A big advantage this box plant has over its competition centers on its services: it is the only local box maker that makes boxes for local manufacturers. Its competitors ship boxes in to Juarez and the surrounding communities, says Eduardo Lopez, operations manager. It also has its own fleet of trucks in Juarez.
“We’re not the cheapest guy in town but how we get our boxes to customers is a service that distinguishes us,” he states. He adds that when boxes are coming from outside of Juarez they have to go through customs, which operates within certain hours. When an end user needs boxes urgently it isn’t going to be happy to hear that the boxes have been delayed because customs was closed or the boxes were “red lighted” for further inspection.

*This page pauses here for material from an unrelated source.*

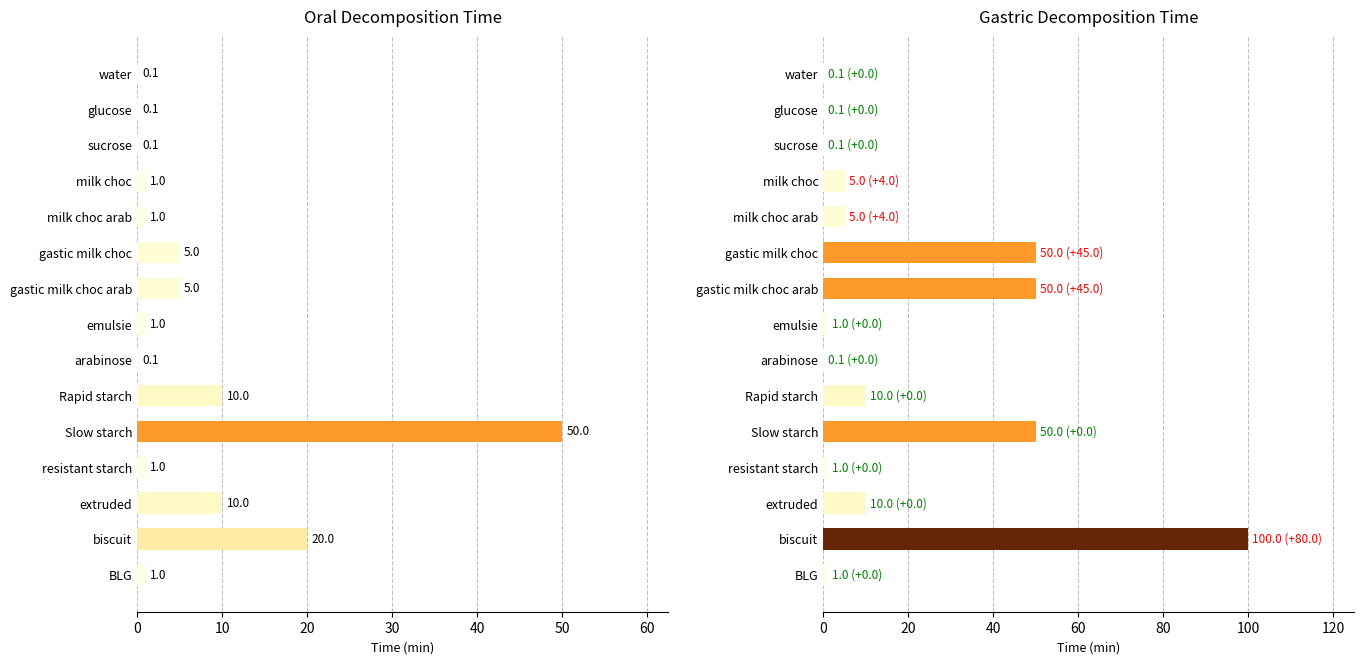

Which series changed the most between gastic milk choc arab and milk choc arab?

gastric decomposition time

“We took two plants and combined them into one in a short period of time,” says Hall. “And the cultures were already aligned. Now this plant is performing 42 percent higher than planned. With an injection of volume we’ve improved profitability and SKG will continue to invest in this business to ensure a successful integration.”
SKG plans to spend more than $1 million upgrading this plant with a new conveying system, a new double backer, and a new strapping and gluing machine. It also plans to replace the corrugator’s slotting section.

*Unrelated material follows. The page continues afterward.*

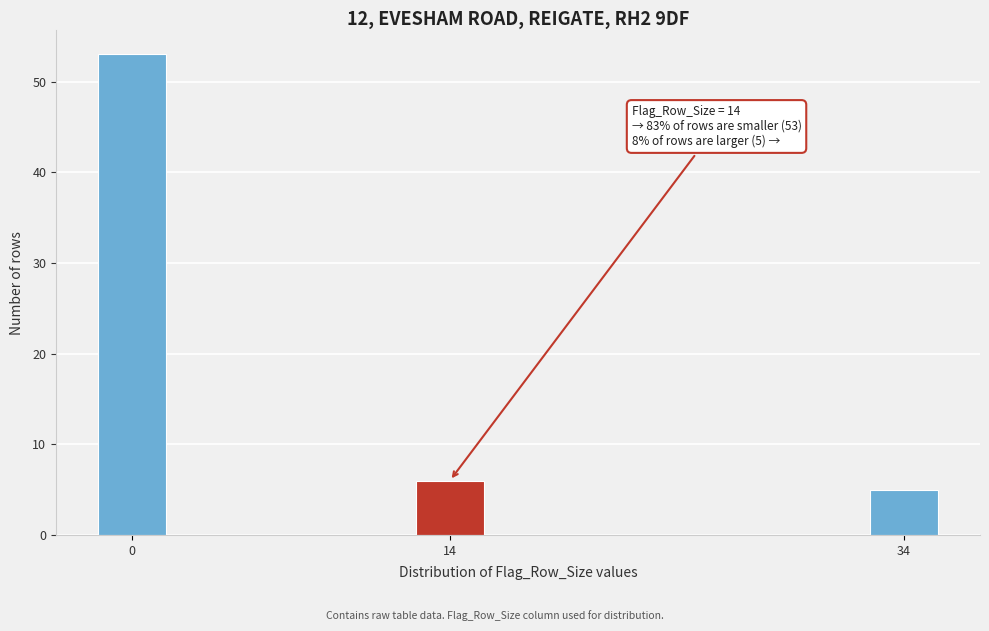

Reading left to right, what are all the values shown in this chart?

0=53	14=6	34=5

Making Boxes in Juarez, Mexico
SKOC’s Juarez, Mexico, box plant employs 452 in a 275,000 sq ft building that operates in three eight-hour shifts. Key equipment includes a 98-in. Marquip B- and C-flute corrugator, three flexo folder-gluers with up to four-color printing and inline diecutting, three rotary diecutters with up to four-color printing and bundle breakers, one flatbed diecutter, and three litho label laminators. It also has its own ink kitchen, allowing it to blend its own inks, and makes all tooling in-house.
The plant’s design lab consists of four structural design engineers and two graphic designers that use Arden design software.
“We don’t want to be a ‘me too’ [in design],” states Eduardo Lopez, plant manager. “We’re always asking if we can take cost and fiber out of a box.”
Thanks to the SKG acquisition, the design department has a lot more software tools at its disposal. These include Pack Expert, which calculates the effects of the supply chain on a customer’s packaging requirements by determining optimal stacking strength for a package. Paper-to-Box is SKG’s advanced software tool to compute the optimum board solution. Finally, SKG’s InnoBook provides the plant with thousands of box design solutions at the click of a button. It holds the collective power of more than 700 creative designers and allows the designers to say, “Let’s see what was already done about this problem.”